• Records shown:
◇ ◇ ◇ ◇

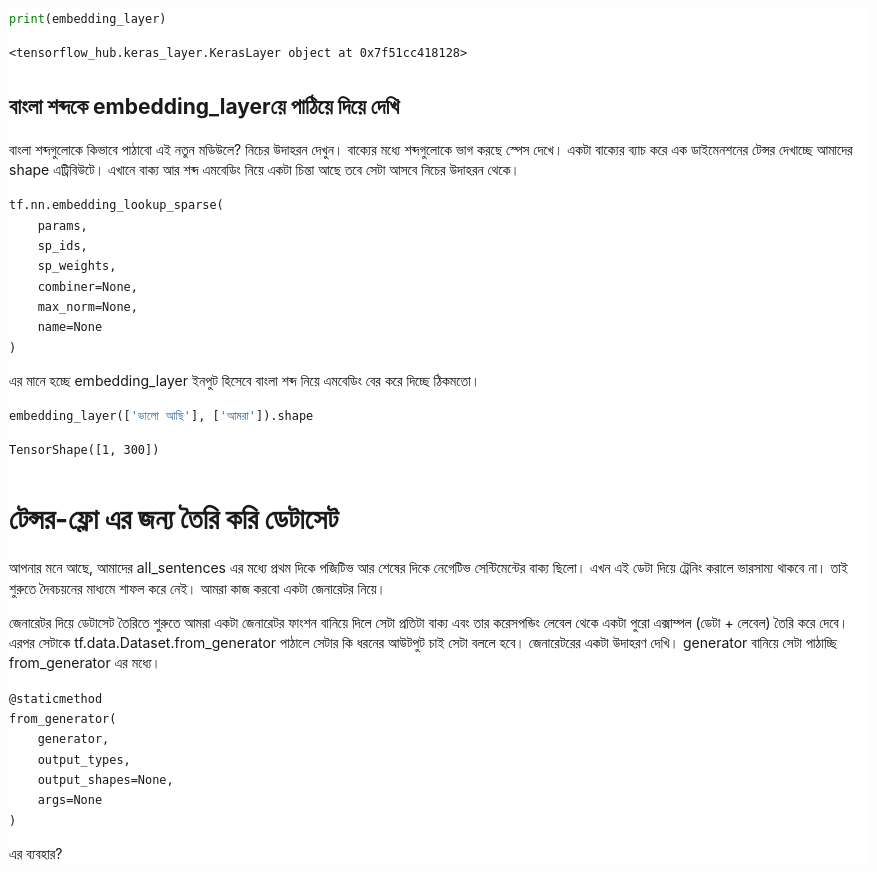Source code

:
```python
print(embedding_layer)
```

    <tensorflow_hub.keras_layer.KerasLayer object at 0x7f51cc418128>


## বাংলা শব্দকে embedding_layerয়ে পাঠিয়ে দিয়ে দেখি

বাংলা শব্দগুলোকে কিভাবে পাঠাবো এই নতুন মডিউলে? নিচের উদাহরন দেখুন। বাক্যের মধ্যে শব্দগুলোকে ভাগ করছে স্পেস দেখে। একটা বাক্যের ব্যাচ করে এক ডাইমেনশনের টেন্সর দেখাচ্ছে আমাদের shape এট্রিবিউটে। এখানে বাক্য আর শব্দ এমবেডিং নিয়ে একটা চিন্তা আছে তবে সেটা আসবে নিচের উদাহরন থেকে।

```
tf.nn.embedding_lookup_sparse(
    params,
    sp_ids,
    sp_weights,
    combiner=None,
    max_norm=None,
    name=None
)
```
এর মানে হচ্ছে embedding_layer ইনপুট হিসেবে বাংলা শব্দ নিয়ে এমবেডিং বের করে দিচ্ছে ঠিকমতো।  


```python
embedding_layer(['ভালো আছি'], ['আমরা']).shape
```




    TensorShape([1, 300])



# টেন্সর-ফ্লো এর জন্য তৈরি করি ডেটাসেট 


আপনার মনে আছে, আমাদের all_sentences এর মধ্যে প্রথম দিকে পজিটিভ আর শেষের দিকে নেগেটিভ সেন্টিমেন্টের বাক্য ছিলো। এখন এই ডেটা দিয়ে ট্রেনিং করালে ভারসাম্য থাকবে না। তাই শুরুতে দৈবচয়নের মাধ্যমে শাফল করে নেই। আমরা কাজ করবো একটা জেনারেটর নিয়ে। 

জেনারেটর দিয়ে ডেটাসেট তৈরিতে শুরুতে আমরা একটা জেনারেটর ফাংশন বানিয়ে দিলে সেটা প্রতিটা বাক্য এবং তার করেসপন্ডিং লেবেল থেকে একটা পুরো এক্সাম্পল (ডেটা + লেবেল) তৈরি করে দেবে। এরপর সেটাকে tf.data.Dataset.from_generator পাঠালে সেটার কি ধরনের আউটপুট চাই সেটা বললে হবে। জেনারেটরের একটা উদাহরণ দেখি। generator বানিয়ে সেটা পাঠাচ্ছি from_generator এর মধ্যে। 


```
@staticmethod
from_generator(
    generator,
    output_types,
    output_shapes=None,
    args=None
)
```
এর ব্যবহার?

◇ ◇ ◇ ◇

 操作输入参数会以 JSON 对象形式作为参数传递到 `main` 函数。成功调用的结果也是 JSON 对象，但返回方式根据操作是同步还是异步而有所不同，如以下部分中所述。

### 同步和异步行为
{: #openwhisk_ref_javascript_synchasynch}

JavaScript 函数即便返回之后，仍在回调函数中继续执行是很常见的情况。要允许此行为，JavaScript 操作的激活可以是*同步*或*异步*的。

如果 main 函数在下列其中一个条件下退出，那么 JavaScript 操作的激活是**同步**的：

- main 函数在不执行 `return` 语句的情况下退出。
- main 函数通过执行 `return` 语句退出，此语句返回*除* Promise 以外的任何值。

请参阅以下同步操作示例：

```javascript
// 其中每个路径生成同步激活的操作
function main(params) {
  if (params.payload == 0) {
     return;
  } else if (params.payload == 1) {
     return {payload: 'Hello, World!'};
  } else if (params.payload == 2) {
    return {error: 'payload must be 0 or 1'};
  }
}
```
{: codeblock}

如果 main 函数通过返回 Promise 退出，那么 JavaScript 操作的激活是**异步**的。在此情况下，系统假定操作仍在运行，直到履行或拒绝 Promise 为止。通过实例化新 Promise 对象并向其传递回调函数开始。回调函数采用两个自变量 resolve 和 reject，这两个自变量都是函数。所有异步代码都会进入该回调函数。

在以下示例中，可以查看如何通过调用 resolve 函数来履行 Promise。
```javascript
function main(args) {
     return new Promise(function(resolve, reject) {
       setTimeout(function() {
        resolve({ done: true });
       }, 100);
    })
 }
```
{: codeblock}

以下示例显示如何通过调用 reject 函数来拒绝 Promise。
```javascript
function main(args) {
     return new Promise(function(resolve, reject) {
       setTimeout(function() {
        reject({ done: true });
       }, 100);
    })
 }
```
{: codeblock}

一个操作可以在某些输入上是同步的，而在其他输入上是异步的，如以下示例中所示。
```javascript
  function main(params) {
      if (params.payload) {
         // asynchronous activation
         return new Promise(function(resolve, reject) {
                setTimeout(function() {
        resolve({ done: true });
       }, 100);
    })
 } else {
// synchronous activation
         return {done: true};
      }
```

◇ ◇ ◇ ◇

• What you will do: Each line of the listing that includes the word "params" should be copied out.

• Output of the exercise:
    params,
function main(params) {
  if (params.payload == 0) {
  } else if (params.payload == 1) {
  } else if (params.payload == 2) {
  function main(params) {
      if (params.payload) {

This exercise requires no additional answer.